§ **TASK ITEM**
Give back every record below in full and exactly, but without a single image.
(INFORMATION SUPPLIED Opens)
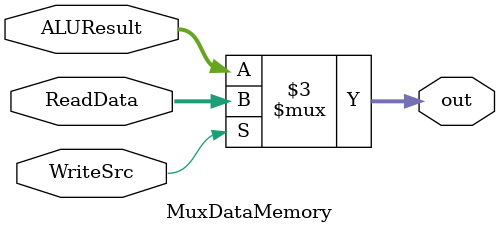
<source format=v>
module MuxDataMemory(ReadData, ALUResult, WriteSrc, out);

    input [31:0] ReadData, ALUResult;
    input WriteSrc;
    output reg [31:0] out;

    always @* begin
        if (WriteSrc) begin
            out = ReadData;
        end
        else begin
            out = ALUResult;
        end
    end
endmodule
</source>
(INFORMATION SUPPLIED Closes)
§ **SOLUTION**
<source format=v>
module MuxDataMemory(ReadData, ALUResult, WriteSrc, out);

    input [31:0] ReadData, ALUResult;
    input WriteSrc;
    output reg [31:0] out;

    always @* begin
        if (WriteSrc) begin
            out = ReadData;
        end
        else begin
            out = ALUResult;
        end
    end
endmodule
</source>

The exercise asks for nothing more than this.